Der neue Nachbar im Haus gegenüber ist ein seltsamer Typ. Ich weiß gar nicht, ob er wirklich ein Nachbar ist. Es ist schon ein paar Monate her, dass er die Wohnung bezogen hat. Doch mit „Wohnen“ hat das, war er da tut, nicht viel zu tun. Er hat einen Schreibtisch aufgebaut im kleineren der beiden Zimmer. An dem sitzt er fast Tag und Nacht. Zwei Stühle hat er auf den Balkon gestellt und eine silbern glänzende Dekokugel in die eine Ecke, zwei Zimmerpflanzen in die andere. Ab und zu sitzt er in seiner fliederfarbenen Jogginghose auf einem der beiden Stühle. Das Klebeband, das die Maler im Frühjahr an den Fassaden rund um die Balkontür vergessen haben, flattert immer noch im Wind.
Er scheint kaum Besitztümer zu haben, keine Dinge, die er in die Wohnung tragen und auch keine Freunde oder Bekannten, die er zu sich einladen würde. Er hat keine Vorhänge, deshalb sah ich gestern Abend, als es schon dunklel, doch seine Wohnung noch hell erleuchtet war, unwillkürlich herüber, als er gerade durch den Flur lief, mit freiem Oberkörper. An seinem Rücken klebten leuchtend blaue Bandage-Tapes. Dieser Anblick verstärkte mich in meiner – natürlich wahrscheinlich vollkommen absurden – Vorstellung, er sei Geheimagent. Oder Hacker.

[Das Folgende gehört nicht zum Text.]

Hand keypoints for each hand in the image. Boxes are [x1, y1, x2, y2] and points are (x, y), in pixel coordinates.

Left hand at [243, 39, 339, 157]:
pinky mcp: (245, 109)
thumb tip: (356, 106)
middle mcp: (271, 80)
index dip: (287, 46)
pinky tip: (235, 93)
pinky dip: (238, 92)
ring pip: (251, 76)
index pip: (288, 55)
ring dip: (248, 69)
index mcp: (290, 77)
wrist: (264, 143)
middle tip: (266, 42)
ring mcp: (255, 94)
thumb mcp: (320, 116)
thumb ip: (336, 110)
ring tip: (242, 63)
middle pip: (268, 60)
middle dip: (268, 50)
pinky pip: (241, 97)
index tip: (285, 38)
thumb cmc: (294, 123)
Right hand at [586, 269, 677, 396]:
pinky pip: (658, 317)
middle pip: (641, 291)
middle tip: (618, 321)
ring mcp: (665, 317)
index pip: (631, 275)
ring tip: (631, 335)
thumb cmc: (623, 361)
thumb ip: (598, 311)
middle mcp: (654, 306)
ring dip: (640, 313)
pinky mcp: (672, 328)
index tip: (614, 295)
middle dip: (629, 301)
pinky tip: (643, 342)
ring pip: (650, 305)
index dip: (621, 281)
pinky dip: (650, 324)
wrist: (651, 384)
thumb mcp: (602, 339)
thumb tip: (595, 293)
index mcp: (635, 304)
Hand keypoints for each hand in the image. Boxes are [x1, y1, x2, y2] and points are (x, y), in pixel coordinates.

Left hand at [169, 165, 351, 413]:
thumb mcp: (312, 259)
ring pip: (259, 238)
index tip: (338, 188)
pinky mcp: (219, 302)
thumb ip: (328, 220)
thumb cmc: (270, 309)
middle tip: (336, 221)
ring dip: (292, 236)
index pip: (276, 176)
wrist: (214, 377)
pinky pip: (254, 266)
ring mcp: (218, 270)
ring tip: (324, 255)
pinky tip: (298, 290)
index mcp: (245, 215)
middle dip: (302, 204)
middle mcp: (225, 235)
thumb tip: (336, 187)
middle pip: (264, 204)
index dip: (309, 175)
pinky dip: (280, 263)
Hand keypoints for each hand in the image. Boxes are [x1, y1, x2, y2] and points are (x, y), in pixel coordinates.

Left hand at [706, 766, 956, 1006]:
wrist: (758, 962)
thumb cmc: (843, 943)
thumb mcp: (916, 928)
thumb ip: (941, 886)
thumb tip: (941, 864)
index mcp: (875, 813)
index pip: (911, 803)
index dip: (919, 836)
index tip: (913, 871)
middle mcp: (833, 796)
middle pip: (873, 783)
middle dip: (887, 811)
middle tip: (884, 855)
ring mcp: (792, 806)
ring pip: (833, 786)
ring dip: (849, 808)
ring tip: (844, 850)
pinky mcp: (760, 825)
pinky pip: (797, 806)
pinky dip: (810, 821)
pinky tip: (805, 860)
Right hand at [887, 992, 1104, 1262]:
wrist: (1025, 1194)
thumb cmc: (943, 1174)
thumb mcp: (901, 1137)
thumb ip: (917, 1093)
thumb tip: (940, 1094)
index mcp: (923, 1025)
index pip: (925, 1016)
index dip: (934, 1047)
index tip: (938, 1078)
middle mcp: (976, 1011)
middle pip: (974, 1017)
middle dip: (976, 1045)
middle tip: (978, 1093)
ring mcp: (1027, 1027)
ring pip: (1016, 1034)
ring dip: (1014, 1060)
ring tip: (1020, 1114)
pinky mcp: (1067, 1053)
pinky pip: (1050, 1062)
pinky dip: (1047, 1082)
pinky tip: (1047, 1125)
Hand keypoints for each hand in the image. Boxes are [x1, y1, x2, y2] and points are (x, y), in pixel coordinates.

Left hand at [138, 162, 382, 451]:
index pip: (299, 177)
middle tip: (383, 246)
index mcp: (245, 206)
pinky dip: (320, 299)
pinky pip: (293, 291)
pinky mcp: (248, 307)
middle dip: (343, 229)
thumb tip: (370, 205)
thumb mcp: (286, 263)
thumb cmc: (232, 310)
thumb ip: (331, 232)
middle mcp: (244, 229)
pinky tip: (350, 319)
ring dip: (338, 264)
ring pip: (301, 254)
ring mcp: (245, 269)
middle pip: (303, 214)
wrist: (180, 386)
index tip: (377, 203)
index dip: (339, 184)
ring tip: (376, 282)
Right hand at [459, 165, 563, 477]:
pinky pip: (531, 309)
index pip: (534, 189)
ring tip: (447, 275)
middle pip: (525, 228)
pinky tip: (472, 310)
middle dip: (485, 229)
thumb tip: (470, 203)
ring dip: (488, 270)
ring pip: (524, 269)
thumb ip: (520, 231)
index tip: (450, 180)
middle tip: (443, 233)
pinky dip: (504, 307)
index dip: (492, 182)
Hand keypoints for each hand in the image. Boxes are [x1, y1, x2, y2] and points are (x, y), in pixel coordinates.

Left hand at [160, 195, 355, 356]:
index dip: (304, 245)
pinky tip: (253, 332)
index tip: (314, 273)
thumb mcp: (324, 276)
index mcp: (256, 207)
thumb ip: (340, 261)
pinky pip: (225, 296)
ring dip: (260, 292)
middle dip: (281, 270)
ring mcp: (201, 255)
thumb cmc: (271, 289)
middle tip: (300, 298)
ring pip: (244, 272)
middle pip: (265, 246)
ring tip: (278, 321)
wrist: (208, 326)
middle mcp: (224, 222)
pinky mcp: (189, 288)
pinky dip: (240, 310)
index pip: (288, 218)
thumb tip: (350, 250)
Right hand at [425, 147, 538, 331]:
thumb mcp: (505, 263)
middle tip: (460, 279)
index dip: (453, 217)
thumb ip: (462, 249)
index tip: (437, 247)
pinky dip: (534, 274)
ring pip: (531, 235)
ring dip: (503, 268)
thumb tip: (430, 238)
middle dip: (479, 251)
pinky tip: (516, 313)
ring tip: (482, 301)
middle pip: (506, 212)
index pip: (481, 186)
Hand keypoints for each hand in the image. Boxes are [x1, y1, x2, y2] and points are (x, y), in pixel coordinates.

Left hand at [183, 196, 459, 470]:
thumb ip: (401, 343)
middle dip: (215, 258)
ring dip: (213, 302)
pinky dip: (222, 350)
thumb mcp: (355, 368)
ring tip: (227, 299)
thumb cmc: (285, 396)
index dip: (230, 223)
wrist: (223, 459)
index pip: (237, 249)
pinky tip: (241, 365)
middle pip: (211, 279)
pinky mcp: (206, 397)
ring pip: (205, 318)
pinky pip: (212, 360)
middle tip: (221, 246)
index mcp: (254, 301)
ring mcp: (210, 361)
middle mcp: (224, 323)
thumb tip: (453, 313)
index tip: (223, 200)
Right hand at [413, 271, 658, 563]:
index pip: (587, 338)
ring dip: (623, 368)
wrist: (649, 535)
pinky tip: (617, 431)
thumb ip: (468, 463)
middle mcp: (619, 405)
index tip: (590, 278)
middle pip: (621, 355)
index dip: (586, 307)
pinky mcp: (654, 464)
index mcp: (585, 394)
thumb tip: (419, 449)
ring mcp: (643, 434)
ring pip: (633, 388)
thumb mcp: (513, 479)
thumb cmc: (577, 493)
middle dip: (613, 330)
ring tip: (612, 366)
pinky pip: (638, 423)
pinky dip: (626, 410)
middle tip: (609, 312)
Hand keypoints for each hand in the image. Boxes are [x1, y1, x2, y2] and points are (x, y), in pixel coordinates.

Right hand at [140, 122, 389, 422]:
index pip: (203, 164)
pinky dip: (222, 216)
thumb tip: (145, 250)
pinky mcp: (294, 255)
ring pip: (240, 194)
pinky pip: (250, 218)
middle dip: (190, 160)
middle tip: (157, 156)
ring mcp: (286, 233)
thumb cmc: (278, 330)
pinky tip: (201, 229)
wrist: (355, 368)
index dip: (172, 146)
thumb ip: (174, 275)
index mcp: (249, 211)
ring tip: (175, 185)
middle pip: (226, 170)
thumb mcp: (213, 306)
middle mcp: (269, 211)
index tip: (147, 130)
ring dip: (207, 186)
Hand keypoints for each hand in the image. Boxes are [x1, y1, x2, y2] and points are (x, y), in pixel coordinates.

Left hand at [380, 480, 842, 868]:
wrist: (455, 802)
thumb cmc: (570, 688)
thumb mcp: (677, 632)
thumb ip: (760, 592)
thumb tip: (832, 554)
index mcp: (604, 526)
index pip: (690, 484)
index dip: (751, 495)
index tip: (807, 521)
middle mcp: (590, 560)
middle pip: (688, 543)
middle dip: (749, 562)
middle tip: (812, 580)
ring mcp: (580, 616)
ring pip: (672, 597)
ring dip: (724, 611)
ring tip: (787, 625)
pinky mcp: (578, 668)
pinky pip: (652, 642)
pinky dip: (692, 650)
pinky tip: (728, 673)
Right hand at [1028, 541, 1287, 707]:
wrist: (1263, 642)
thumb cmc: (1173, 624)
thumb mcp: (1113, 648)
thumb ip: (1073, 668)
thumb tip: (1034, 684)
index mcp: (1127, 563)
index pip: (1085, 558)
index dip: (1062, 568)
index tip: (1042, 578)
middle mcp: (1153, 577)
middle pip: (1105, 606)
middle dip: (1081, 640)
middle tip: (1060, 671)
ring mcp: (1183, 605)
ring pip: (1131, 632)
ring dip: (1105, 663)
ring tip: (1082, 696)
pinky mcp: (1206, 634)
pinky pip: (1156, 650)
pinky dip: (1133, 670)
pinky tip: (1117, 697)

Als ich heute Morgen durch den kleinen Park laufe, sitzt auf der Hängematte zwischen den Bäumen ein Mann in schwarzem T-Shirt und Military-Hosen. Er trägt einen Rucksack und hält ein Ding in der Hand, das für ein Smartphone zu klobig ist und auch nicht aussieht wie ein gewöhnliches altes Mobiltelefon. Kurz meine ich, es könnte der Nachbar sein, jetzt in Aktion. Er hat einen Auftrag erhalten und bereitet sich auf die Observierung vor.
Doch als ich nach dem Spaziergang in meine Straße einbiege, treten gerade zwei Männer aus der Tür des Nebenhauses. Auch wenn ich ihn noch nie von Nahem gesehen habe, bin ich sicher, dass der hintere von ihnen der Nachbar ist – sehr groß, kurzhaarig und ohne Geschmack gekleidet. Ein kleiner Rucksack auf dem Rücken und in der Hand ein roter Rollkoffer. Er steigt in das Auto, das dort wartet, und verschwindet. Die Wohnung wird nun wieder über Tage oder Wochen dunkel bleiben.